At call time, populate RuntimeContext so every “bucket-by-user/session” subsystem sees the key:

agent.call(msg, RuntimeContext.builder()
        .userId(httpRequest.tenantUserId())
        .sessionId(httpRequest.sessionId())
        .build()).block();

8. Common pitfalls

  • java.nio.Files for workspace writes — under sandbox / Remote mode this lands in the wrong place. Always go through agent.getWorkspaceManager(). Exception: builder-time seed files (initWorkspaceIfAbsent-style code) — no runtime context yet, java.nio.Files is correct because you’re seeding the local template.

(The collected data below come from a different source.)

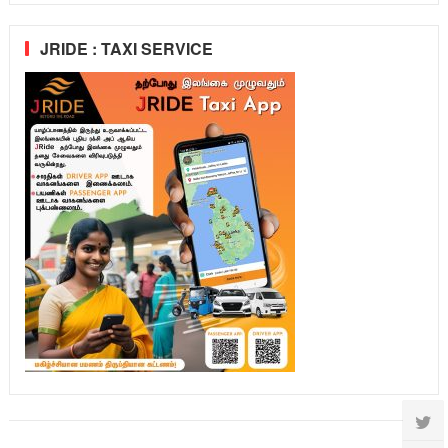
JRIDE : TAXI SERVICE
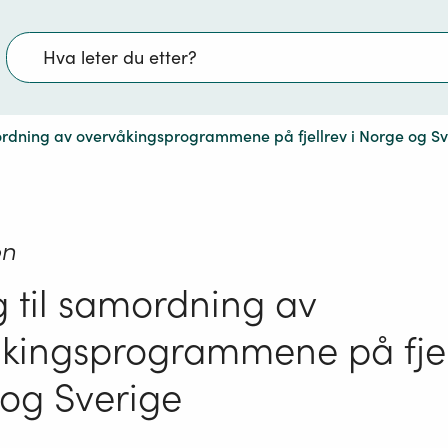
Søk
mordning av overvåkingsprogrammene på fjellrev i Norge og S
on
g til samordning av
kingsprogrammene på fjell
og Sverige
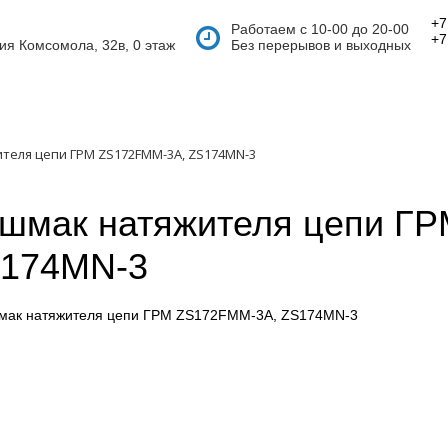
+7
Работаем с 10-00 до 20-00
+7
тия Комсомола, 32в, 0 этаж
Без перерывов и выходных
теля цепи ГРМ ZS172FMM-3A, ZS174MN-3
шмак натяжителя цепи Г
174MN-3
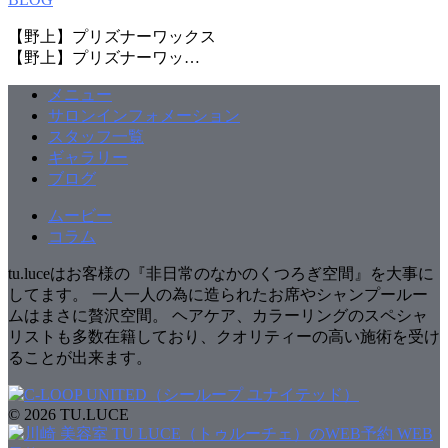
【野上】プリズナーワックス
【野上】プリズナーワッ…
メニュー
サロンインフォメーション
スタッフ一覧
ギャラリー
ブログ
ムービー
コラム
tu.luceはお客様の『非日常のなかのくつろぎ空間』を大事に
してます。 一人一人の為に造られたお席やシャンプールー
ムはまさに贅沢空間。 ヘアケア、カラーリングのスペシャ
リストも多数在籍しており、クオリティーの高い施術を受け
ることが出来ます。
© 2026 TU.LUCE
WEB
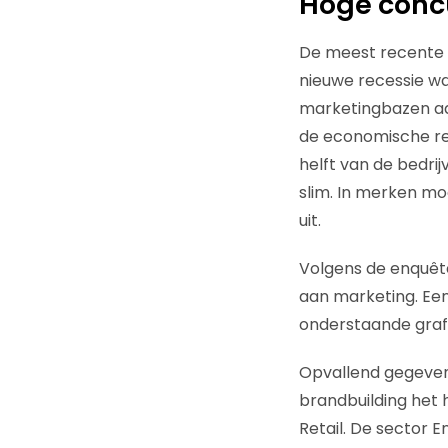
Hoge concu
De meest recente e
nieuwe recessie was
marketingbazen aan
de economische re
helft van de bedrij
slim. In merken moet
uit.
Volgens de enquête
aan marketing. Een 
onderstaande grafi
Opvallend gegeven
brandbuilding het 
Retail. De sector 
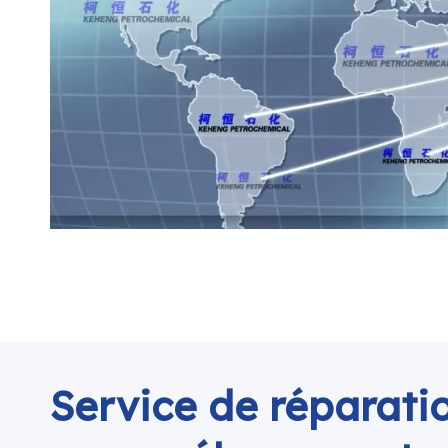
Service de réparati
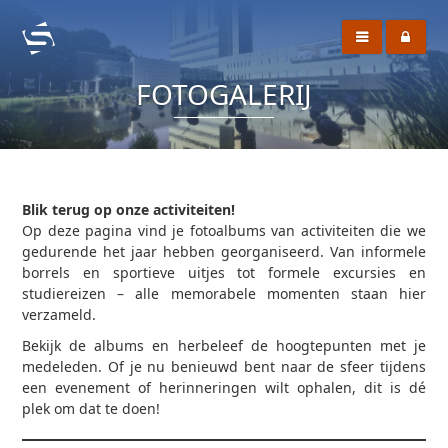
FOTOGALERIJ
Blik terug op onze activiteiten!
Op deze pagina vind je fotoalbums van activiteiten die we
gedurende het jaar hebben georganiseerd. Van informele
borrels en sportieve uitjes tot formele excursies en
studiereizen – alle memorabele momenten staan hier
verzameld.
Bekijk de albums en herbeleef de hoogtepunten met je
medeleden. Of je nu benieuwd bent naar de sfeer tijdens
een evenement of herinneringen wilt ophalen, dit is dé
plek om dat te doen!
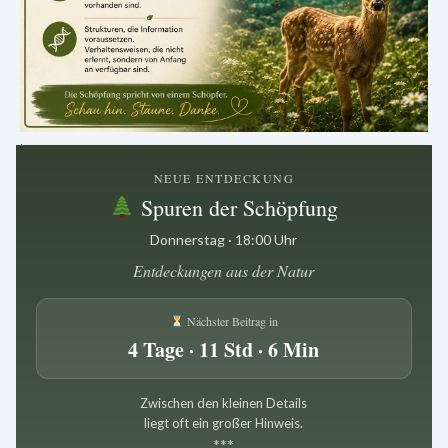
.
NEUE ENTDECKUNG
Spuren der Schöpfung
Donnerstag · 18:00 Uhr
Entdeckungen aus der Natur
Nächster Beitrag in
4 Tage · 11 Std · 6 Min
Zwischen den kleinen Details
liegt oft ein großer Hinweis.
*
*
*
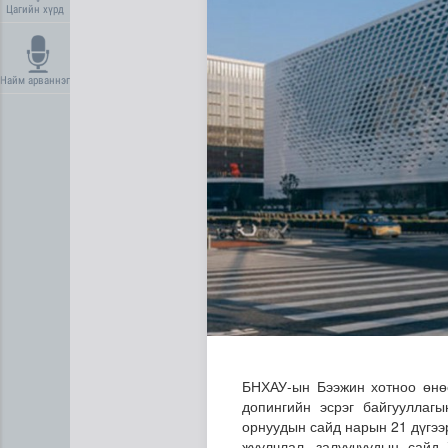
Цагийн хүрд
Найм арваннэг
Дундговь аймагт Нарны цах
БНХАУ-ын Бээжин хотноо өнө
допингийн эсрэг байгууллаг
орнуудын сайд нарын 21 дүгээр
жуулчлал, залуучуудын сайд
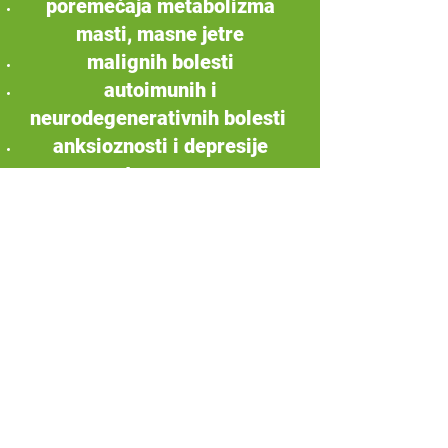
poremećaja metabolizma
masti, masne jetre
malignih bolesti
autoimunih i
neurodegenerativnih bolesti
anksioznosti i depresije
osteoporoze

  • tools.json’s allow filters built-in tools too — when whitelisting, keep read_file / memory_search / agent_spawn and friends in the list, or every built-in gets stripped.

  • IsolationScope changes do not migrate existing data — pin it before launch. Changing it post-launch is equivalent to switching to a new namespace.

  • WorkspaceSession single-machine constraint: a K8s multi-replica build throws IllegalStateException on the very first build(). This is intentional — you can’t park session state on one pod’s local disk.

  • NacosSkillRepository not closed — subscriptions leak; at fleet scale Nacos complains. Use Spring @PreDestroy or destroyMethod="close".

  • OSS / NAS without IAMOssSnapshotSpec takes platform AK/SK; RAM Role + STS temporary credentials is more robust.

  • SandboxDistributedOptions.requireDistributed(false) is a debug switch — make sure it doesn’t ship to production config.